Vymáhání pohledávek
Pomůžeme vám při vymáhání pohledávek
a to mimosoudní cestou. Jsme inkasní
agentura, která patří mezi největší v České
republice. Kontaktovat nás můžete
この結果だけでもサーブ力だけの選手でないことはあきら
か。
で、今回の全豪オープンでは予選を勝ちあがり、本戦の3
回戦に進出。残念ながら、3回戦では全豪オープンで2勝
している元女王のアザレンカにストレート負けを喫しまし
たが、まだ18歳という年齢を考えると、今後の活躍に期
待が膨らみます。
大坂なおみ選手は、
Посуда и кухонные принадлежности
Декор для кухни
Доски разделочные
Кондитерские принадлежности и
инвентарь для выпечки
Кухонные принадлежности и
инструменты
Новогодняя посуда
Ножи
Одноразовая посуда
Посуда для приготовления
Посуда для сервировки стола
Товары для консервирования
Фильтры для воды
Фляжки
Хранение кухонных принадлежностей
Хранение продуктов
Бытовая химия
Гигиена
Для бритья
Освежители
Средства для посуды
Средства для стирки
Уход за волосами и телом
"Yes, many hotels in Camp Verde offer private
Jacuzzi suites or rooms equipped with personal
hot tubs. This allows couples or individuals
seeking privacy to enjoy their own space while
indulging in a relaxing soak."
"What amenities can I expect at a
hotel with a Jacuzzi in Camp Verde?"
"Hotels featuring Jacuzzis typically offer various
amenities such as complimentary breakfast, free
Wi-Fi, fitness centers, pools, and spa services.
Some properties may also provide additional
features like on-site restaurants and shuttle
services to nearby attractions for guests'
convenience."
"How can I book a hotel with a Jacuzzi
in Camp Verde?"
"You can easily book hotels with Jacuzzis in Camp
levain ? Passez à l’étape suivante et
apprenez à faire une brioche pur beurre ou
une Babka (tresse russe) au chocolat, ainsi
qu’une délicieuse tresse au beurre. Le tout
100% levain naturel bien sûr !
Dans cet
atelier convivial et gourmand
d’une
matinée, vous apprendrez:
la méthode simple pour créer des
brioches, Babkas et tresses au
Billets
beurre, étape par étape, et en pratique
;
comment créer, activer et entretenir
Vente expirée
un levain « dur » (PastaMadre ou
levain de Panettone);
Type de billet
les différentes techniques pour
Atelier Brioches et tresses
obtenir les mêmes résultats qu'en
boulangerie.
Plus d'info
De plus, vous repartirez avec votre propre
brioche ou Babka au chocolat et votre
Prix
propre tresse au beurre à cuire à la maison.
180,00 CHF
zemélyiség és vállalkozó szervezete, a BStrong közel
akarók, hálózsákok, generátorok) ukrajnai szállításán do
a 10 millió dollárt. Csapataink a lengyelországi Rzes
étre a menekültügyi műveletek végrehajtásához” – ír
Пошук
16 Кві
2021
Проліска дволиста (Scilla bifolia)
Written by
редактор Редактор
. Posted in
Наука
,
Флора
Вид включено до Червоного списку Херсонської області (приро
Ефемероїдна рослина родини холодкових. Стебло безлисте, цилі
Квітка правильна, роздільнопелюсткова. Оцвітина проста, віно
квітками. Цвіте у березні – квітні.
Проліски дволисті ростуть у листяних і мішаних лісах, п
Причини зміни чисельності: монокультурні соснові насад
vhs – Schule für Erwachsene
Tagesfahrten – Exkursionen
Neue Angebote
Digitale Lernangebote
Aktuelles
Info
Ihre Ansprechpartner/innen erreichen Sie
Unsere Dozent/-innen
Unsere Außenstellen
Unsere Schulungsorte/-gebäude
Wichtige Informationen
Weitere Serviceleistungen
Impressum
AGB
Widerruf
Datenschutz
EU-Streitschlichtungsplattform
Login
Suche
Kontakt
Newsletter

● ● ● ● ●

- [TASK OBJECTIVE]
Rewrite the records with every occurrence of "levain" renamed to "starter" and everything else left as it is.

- [ANSWER BELOW]
Vymáhání pohledávek
Pomůžeme vám při vymáhání pohledávek
a to mimosoudní cestou. Jsme inkasní
agentura, která patří mezi největší v České
republice. Kontaktovat nás můžete
この結果だけでもサーブ力だけの選手でないことはあきら
か。
で、今回の全豪オープンでは予選を勝ちあがり、本戦の3
回戦に進出。残念ながら、3回戦では全豪オープンで2勝
している元女王のアザレンカにストレート負けを喫しまし
たが、まだ18歳という年齢を考えると、今後の活躍に期
待が膨らみます。
大坂なおみ選手は、
Посуда и кухонные принадлежности
Декор для кухни
Доски разделочные
Кондитерские принадлежности и
инвентарь для выпечки
Кухонные принадлежности и
инструменты
Новогодняя посуда
Ножи
Одноразовая посуда
Посуда для приготовления
Посуда для сервировки стола
Товары для консервирования
Фильтры для воды
Фляжки
Хранение кухонных принадлежностей
Хранение продуктов
Бытовая химия
Гигиена
Для бритья
Освежители
Средства для посуды
Средства для стирки
Уход за волосами и телом
"Yes, many hotels in Camp Verde offer private
Jacuzzi suites or rooms equipped with personal
hot tubs. This allows couples or individuals
seeking privacy to enjoy their own space while
indulging in a relaxing soak."
"What amenities can I expect at a
hotel with a Jacuzzi in Camp Verde?"
"Hotels featuring Jacuzzis typically offer various
amenities such as complimentary breakfast, free
Wi-Fi, fitness centers, pools, and spa services.
Some properties may also provide additional
features like on-site restaurants and shuttle
services to nearby attractions for guests'
convenience."
"How can I book a hotel with a Jacuzzi
in Camp Verde?"
"You can easily book hotels with Jacuzzis in Camp
starter ? Passez à l’étape suivante et
apprenez à faire une brioche pur beurre ou
une Babka (tresse russe) au chocolat, ainsi
qu’une délicieuse tresse au beurre. Le tout
100% starter naturel bien sûr !
Dans cet
atelier convivial et gourmand
d’une
matinée, vous apprendrez:
la méthode simple pour créer des
brioches, Babkas et tresses au
Billets
beurre, étape par étape, et en pratique
;
comment créer, activer et entretenir
Vente expirée
un starter « dur » (PastaMadre ou
starter de Panettone);
Type de billet
les différentes techniques pour
Atelier Brioches et tresses
obtenir les mêmes résultats qu'en
boulangerie.
Plus d'info
De plus, vous repartirez avec votre propre
brioche ou Babka au chocolat et votre
Prix
propre tresse au beurre à cuire à la maison.
180,00 CHF
zemélyiség és vállalkozó szervezete, a BStrong közel
akarók, hálózsákok, generátorok) ukrajnai szállításán do
a 10 millió dollárt. Csapataink a lengyelországi Rzes
étre a menekültügyi műveletek végrehajtásához” – ír
Пошук
16 Кві
2021
Проліска дволиста (Scilla bifolia)
Written by
редактор Редактор
. Posted in
Наука
,
Флора
Вид включено до Червоного списку Херсонської області (приро
Ефемероїдна рослина родини холодкових. Стебло безлисте, цилі
Квітка правильна, роздільнопелюсткова. Оцвітина проста, віно
квітками. Цвіте у березні – квітні.
Проліски дволисті ростуть у листяних і мішаних лісах, п
Причини зміни чисельності: монокультурні соснові насад
vhs – Schule für Erwachsene
Tagesfahrten – Exkursionen
Neue Angebote
Digitale Lernangebote
Aktuelles
Info
Ihre Ansprechpartner/innen erreichen Sie
Unsere Dozent/-innen
Unsere Außenstellen
Unsere Schulungsorte/-gebäude
Wichtige Informationen
Weitere Serviceleistungen
Impressum
AGB
Widerruf
Datenschutz
EU-Streitschlichtungsplattform
Login
Suche
Kontakt
Newsletter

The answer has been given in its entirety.